Currently I have to save the list of all the actors, and compare it every frame to see if an actor has spawned or been destroyed.
There must be a better way?
Currently I have to save the list of all the actors, and compare it every frame to see if an actor has spawned or been destroyed.
There must be a better way?
Surely it’d be better to use event dispatchers and bind to OnDestroyed for cleanup. Unfortunately, you’ll have to manually register the newly spawned actor with your manager. You can’t bind to ‘OnSpawned’ so when you do spawn the actor, make sure to notify the manager. Curious as to what you’re getting over ‘GetAllActorsOfClass’ especially if you’re updating every frame instead of when it changes. I guess this way you aren’t calling it in multiple places.

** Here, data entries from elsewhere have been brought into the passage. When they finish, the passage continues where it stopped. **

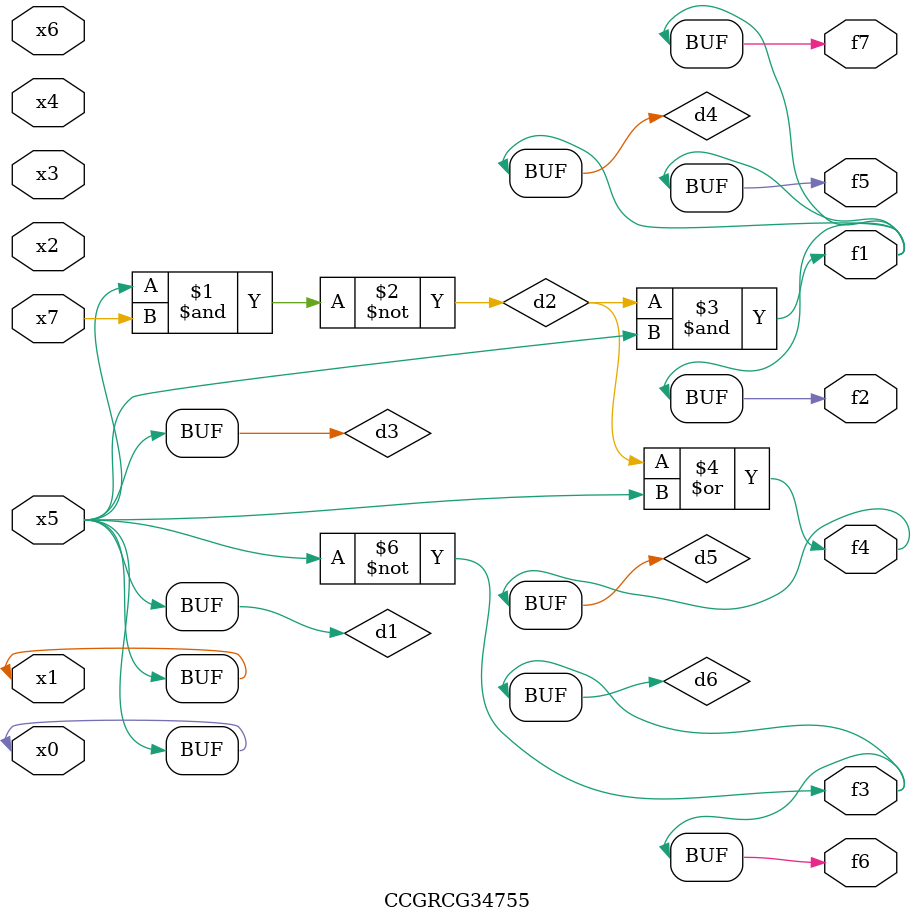
<source format=v>
module CCGRCG34755(
	input x0, x1, x2, x3, x4, x5, x6, x7,
	output f1, f2, f3, f4, f5, f6, f7
);

	wire d1, d2, d3, d4, d5, d6;

	buf (d1, x0, x5);
	nand (d2, x5, x7);
	buf (d3, x0, x1);
	and (d4, d2, d3);
	or (d5, d2, d3);
	nor (d6, d1, d3);
	assign f1 = d4;
	assign f2 = d4;
	assign f3 = d6;
	assign f4 = d5;
	assign f5 = d4;
	assign f6 = d6;
	assign f7 = d4;
endmodule

</source>
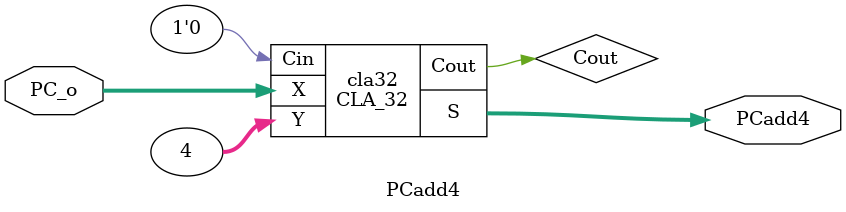
<source format=v>
module CLA_4(X, Y, Cin, S, Cout);
input [3:0] X;
input [3:0] Y;
input Cin;
output [3:0] S;
output Cout;
and get_0_0_0(tmp_0_0_0, X[0], Y[0]);
or get_0_0_1(tmp_0_0_1, X[0], Y[0]);
and get_0_1_0(tmp_0_1_0, X[1], Y[1]);
or get_0_1_1(tmp_0_1_1, X[1], Y[1]);
and get_0_2_0(tmp_0_2_0, X[2], Y[2]);
or get_0_2_1(tmp_0_2_1, X[2], Y[2]);
and get_0_3_0(tmp_0_3_0, X[3], Y[3]);
or get_0_3_1(tmp_0_3_1, X[3], Y[3]);
and get_1_0_0(tmp_1_0_0, ~tmp_0_0_0, tmp_0_0_1);
xor getS0(S0, tmp_1_0_0, Cin);
and get_1_1_0(tmp_1_1_0, ~tmp_0_1_0, tmp_0_1_1);
not get_1_1_1(tmp_1_1_1, tmp_0_0_0);
nand get_1_1_2(tmp_1_1_2, Cin, tmp_0_0_1);
nand get_2_0_0(tmp_2_0_0, tmp_1_1_1, tmp_1_1_2);
xor getS1(S1, tmp_1_1_0, tmp_2_0_0);
and get_1_2_0(tmp_1_2_0, ~tmp_0_2_0, tmp_0_2_1);
not get_1_2_1(tmp_1_2_1, tmp_0_1_0);
nand get_1_2_2(tmp_1_2_2, tmp_0_1_1, tmp_0_0_0);
nand get_1_2_3(tmp_1_2_3, tmp_0_1_1, tmp_0_0_1, Cin);
nand get_2_1_0(tmp_2_1_0, tmp_1_2_1, tmp_1_2_2, tmp_1_2_3);
xor getS2(S2, tmp_1_2_0, tmp_2_1_0);
and get_1_3_0(tmp_1_3_0, ~tmp_0_3_0, tmp_0_3_1);
not get_1_3_1(tmp_1_3_1, tmp_0_2_0);
nand get_1_3_2(tmp_1_3_2, tmp_0_2_1, tmp_0_1_0);
nand get_1_3_3(tmp_1_3_3, tmp_0_2_1, tmp_0_1_1, tmp_0_0_0);
nand get_1_3_4(tmp_1_3_4, tmp_0_2_1, tmp_0_1_1, tmp_0_0_1, Cin); 
nand get_2_2_0(tmp_2_2_0, tmp_1_3_1, tmp_1_3_2, tmp_1_3_3, tmp_1_3_4);
xor getS3(S3, tmp_1_3_0, tmp_2_2_0);
not get_1_4_0(tmp_1_4_0, tmp_0_3_0);
nand get_1_4_1(tmp_1_4_1, tmp_0_3_1, tmp_0_2_0);
nand get_1_4_2(tmp_1_4_2, tmp_0_3_1, tmp_0_2_1, tmp_0_1_0);
nand get_1_4_3(tmp_1_4_3, tmp_0_3_1, tmp_0_2_1, tmp_0_1_1, tmp_0_0_0);
nand get_1_4_4(tmp_1_4_4, tmp_0_3_1, tmp_0_2_1, tmp_0_1_1, tmp_0_0_1, Cin);
nand getCout(Cout, tmp_1_4_0, tmp_1_4_1, tmp_1_4_2, tmp_1_4_3,tmp_1_4_4);
assign S = {S3,S2,S1,S0};
endmodule

module CLA_32(X, Y, Cin, S, Cout);
input [31:0] X, Y; 
input Cin;   
output [31:0] S;
output Cout;
wire Cout0, Cout1, Cout2, Cout3, Cout4, Cout5, Cout6;    
CLA_4 add0 (X[3:0], Y[3:0], Cin, S[3:0], Cout0);
CLA_4 add1 (X[7:4], Y[7:4], Cout0, S[7:4], Cout1);
CLA_4 add2 (X[11:8], Y[11:8], Cout1, S[11:8], Cout2);
CLA_4 add3 (X[15:12], Y[15:12], Cout2, S[15:12], Cout3);
CLA_4 add4 (X[19:16], Y[19:16], Cout3, S[19:16], Cout4);
CLA_4 add5 (X[23:20], Y[23:20], Cout4, S[23:20], Cout5);
CLA_4 add6 (X[27:24], Y[27:24], Cout5, S[27:24], Cout6);
CLA_4 add7 (X[31:28], Y[31:28], Cout6, S[31:28], Cout);
endmodule

module PCadd4(PC_o,PCadd4);
input [31:0] PC_o;//偏移量
output [31:0] PCadd4;//新指令地址
CLA_32 cla32(PC_o,4,0, PCadd4, Cout);
endmodule

</source>
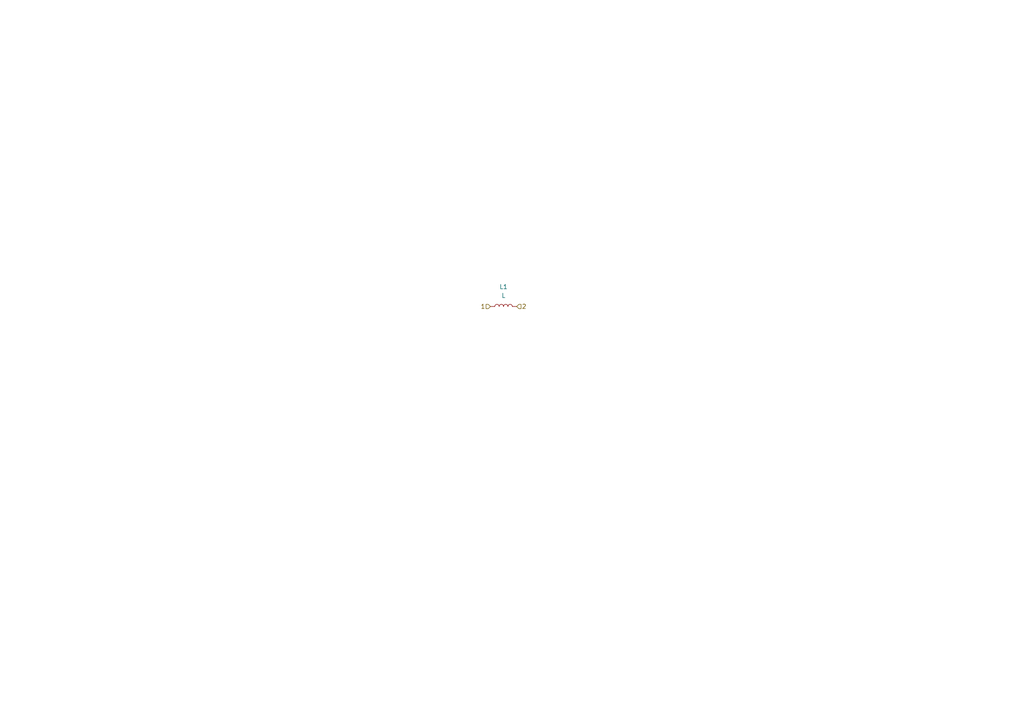
<source format=kicad_sch>
(kicad_sch (version 20211123) (generator eeschema)

  (uuid 93147c9d-4166-44a8-8630-3f603ff5c306)

  (paper "A4")

  


  (hierarchical_label "1" (shape input) (at 142.24 88.9 180)
    (effects (font (size 1.27 1.27)) (justify right))
    (uuid 9acbae20-1b75-452a-b0c4-8d48daa1f43b)
  )
  (hierarchical_label "2" (shape input) (at 149.86 88.9 0)
    (effects (font (size 1.27 1.27)) (justify left))
    (uuid b66722af-ac7e-4fe4-9231-b0f95d66f0fa)
  )

  (symbol (lib_id "Device:L") (at 146.05 88.9 90) (unit 1)
    (in_bom yes) (on_board yes) (fields_autoplaced)
    (uuid 78e97feb-406e-429a-b8a0-e37105543145)
    (property "Reference" "L1" (id 0) (at 146.05 83.185 90))
    (property "Value" "L" (id 1) (at 146.05 85.725 90))
    (property "Footprint" "" (id 2) (at 146.05 88.9 0)
      (effects (font (size 1.27 1.27)) hide)
    )
    (property "Datasheet" "~" (id 3) (at 146.05 88.9 0)
      (effects (font (size 1.27 1.27)) hide)
    )
    (pin "1" (uuid 6731583c-729a-461e-b726-269c05c80089))
    (pin "2" (uuid fa92ca91-0f0a-481d-916a-aaf8435c8960))
  )
)

</source>
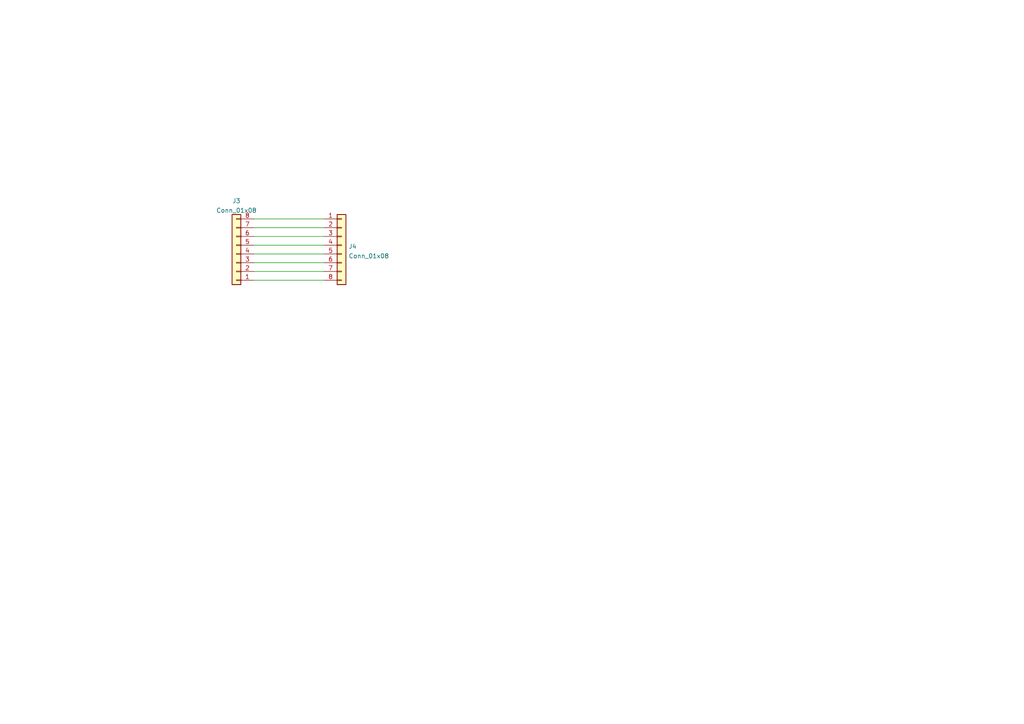
<source format=kicad_sch>
(kicad_sch (version 20211123) (generator eeschema)

  (uuid 96fda31b-c9cb-42c2-9c00-12090d1d730c)

  (paper "A4")

  


  (wire (pts (xy 73.66 71.12) (xy 93.98 71.12))
    (stroke (width 0) (type default) (color 0 0 0 0))
    (uuid 078d0fc8-2f7c-4aad-bfd6-ada431bf53f1)
  )
  (wire (pts (xy 73.66 66.04) (xy 93.98 66.04))
    (stroke (width 0) (type default) (color 0 0 0 0))
    (uuid 0ca45aac-54dd-40b4-9ea8-59a27c95417d)
  )
  (wire (pts (xy 73.66 63.5) (xy 93.98 63.5))
    (stroke (width 0) (type default) (color 0 0 0 0))
    (uuid 11342be4-03f9-4367-b794-64aae71b59ae)
  )
  (wire (pts (xy 73.66 78.74) (xy 93.98 78.74))
    (stroke (width 0) (type default) (color 0 0 0 0))
    (uuid 3e999b02-b78b-497f-92ad-6d8ba357ee91)
  )
  (wire (pts (xy 73.66 76.2) (xy 93.98 76.2))
    (stroke (width 0) (type default) (color 0 0 0 0))
    (uuid 469808ce-ab07-459d-95e3-73fa1dfcdb07)
  )
  (wire (pts (xy 73.66 73.66) (xy 93.98 73.66))
    (stroke (width 0) (type default) (color 0 0 0 0))
    (uuid 61af629d-81e2-44de-8a9a-d1ff41e81075)
  )
  (wire (pts (xy 73.66 68.58) (xy 93.98 68.58))
    (stroke (width 0) (type default) (color 0 0 0 0))
    (uuid d10480af-6ceb-49b3-8751-2664f52520a3)
  )
  (wire (pts (xy 73.66 81.28) (xy 93.98 81.28))
    (stroke (width 0) (type default) (color 0 0 0 0))
    (uuid e5627f4c-c2ab-4649-88f2-0a74d0720c74)
  )

  (symbol (lib_id "Connector_Generic:Conn_01x08") (at 68.58 73.66 180) (unit 1)
    (in_bom yes) (on_board yes) (fields_autoplaced)
    (uuid 108ee113-4a70-4e45-b219-586707d7d8ae)
    (property "Reference" "J3" (id 0) (at 68.58 58.2635 0))
    (property "Value" "Conn_01x08" (id 1) (at 68.58 61.0386 0))
    (property "Footprint" "" (id 2) (at 68.58 73.66 0)
      (effects (font (size 1.27 1.27)) hide)
    )
    (property "Datasheet" "~" (id 3) (at 68.58 73.66 0)
      (effects (font (size 1.27 1.27)) hide)
    )
    (pin "1" (uuid 208ab169-2e88-4e70-8a13-6f9e0afa5c49))
    (pin "2" (uuid 17febc06-5015-4f75-8d2e-ca3f50b4f6bb))
    (pin "3" (uuid 7625cbc3-e13b-49c0-8efc-4fe1d808e35d))
    (pin "4" (uuid 685c7d3c-86a9-4f93-b40b-0e1296c9a7d2))
    (pin "5" (uuid 4ad22927-2bb8-4d78-86bd-499f9a0edace))
    (pin "6" (uuid b1ca446b-8a1a-4690-b1ce-95d4d7227ddd))
    (pin "7" (uuid 674669ba-ba12-46fb-90c2-21caf68ec683))
    (pin "8" (uuid 8dd8b326-7f9d-4cec-94ff-0ced24b86235))
  )

  (symbol (lib_id "Connector_Generic:Conn_01x08") (at 99.06 71.12 0) (unit 1)
    (in_bom yes) (on_board yes) (fields_autoplaced)
    (uuid a58f4c1d-a01b-4226-ad00-ac13d451eb8b)
    (property "Reference" "J4" (id 0) (at 101.092 71.4815 0)
      (effects (font (size 1.27 1.27)) (justify left))
    )
    (property "Value" "Conn_01x08" (id 1) (at 101.092 74.2566 0)
      (effects (font (size 1.27 1.27)) (justify left))
    )
    (property "Footprint" "Connector_PinHeader_2.54mm:PinHeader_1x08_P2.54mm_Vertical" (id 2) (at 99.06 71.12 0)
      (effects (font (size 1.27 1.27)) hide)
    )
    (property "Datasheet" "~" (id 3) (at 99.06 71.12 0)
      (effects (font (size 1.27 1.27)) hide)
    )
    (pin "1" (uuid 5e6cde9c-bc07-4612-af71-0c1e22a39859))
    (pin "2" (uuid db64d676-285a-438b-bfc4-1f9e3dd59b0f))
    (pin "3" (uuid 7d4c9dd1-48bd-4442-9570-2fc10d5ee8fa))
    (pin "4" (uuid ddd2dc54-6a8f-42b1-8710-934f2de65f20))
    (pin "5" (uuid e692ff31-fc2d-4456-8e13-5026e67c2067))
    (pin "6" (uuid edad5691-1a65-47e7-bb80-5733bba419c9))
    (pin "7" (uuid 886ed603-3a4b-4a41-8dc5-ffe4d6252365))
    (pin "8" (uuid 09fa70a3-558b-4cea-a32b-54bc28aae716))
  )
)

</source>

Well, mostly its for the UI to display health-bars over the characters. In my HUD widget, I create a health-bar for each character, and I store them in an array and update them every frame. I need to know when a new character has spawned, or one has been destroyed for this to work though.
Perhaps there is an overall better way?
Are you doing this in UMG or an actual HUD object?
If you were doing this in an actual Hud object, it’d be as simple as ‘GetAllActorsOfClass<type>’, and then running the health bar logic for each.
Doing this in UMG would work, but you’d clear all widgets, and then create widgets for each actor. You surely don’t need to curate a list.
That’s if you wanted simplicity at the cost of performance.
If not, you’d do this.
Make a dispatcher in your unit for when he’s destroyed.
Have a managing actor, ‘Unit Tracker’. Spawn Unit, call function ‘Unit Spawned’ in ‘Unit Tracker’. This function adds unit to the array and binds an event to ‘IWasDestroyed’ for that unit. When the unit is destroyed, ‘Unit Tracker’ receives a notice and removes it from the list.
Unit Tracker can also be in your HUD/widget, though your spawning logic would have to have a reference to the widget.
I’m doing it through a UMG Widget.
Thanks for your help, this is enough to fix my problem.
As a side-note I have to curate a list because the health bars include animations and whatnot so must be assigned to one character for the duration or the animations would fail.
EDIT:
One question though, is it okay to create potentially hundreds of UMG widgets every frame like you’re saying?
You would probably get better results moving them, and then recycling them if you have any free.
Definitely don’t create hundreds every frame. You’re asking for slowdown. UMG widgets can’t be explicitly destroyed, only removed, then they’re garbage collected later. You’re much better off giving each character its own widget (like a 3d widget component) or like said, recycling them based on whats rendered. Either way you probably don’t need to update them every frame, only when the health is being affected by damage or healing.
The way I solved the issue is by using a blueprint with just a sphere that generates overlap events as a ‘sensor’ that tells the HUD when someone is within range or leaving range.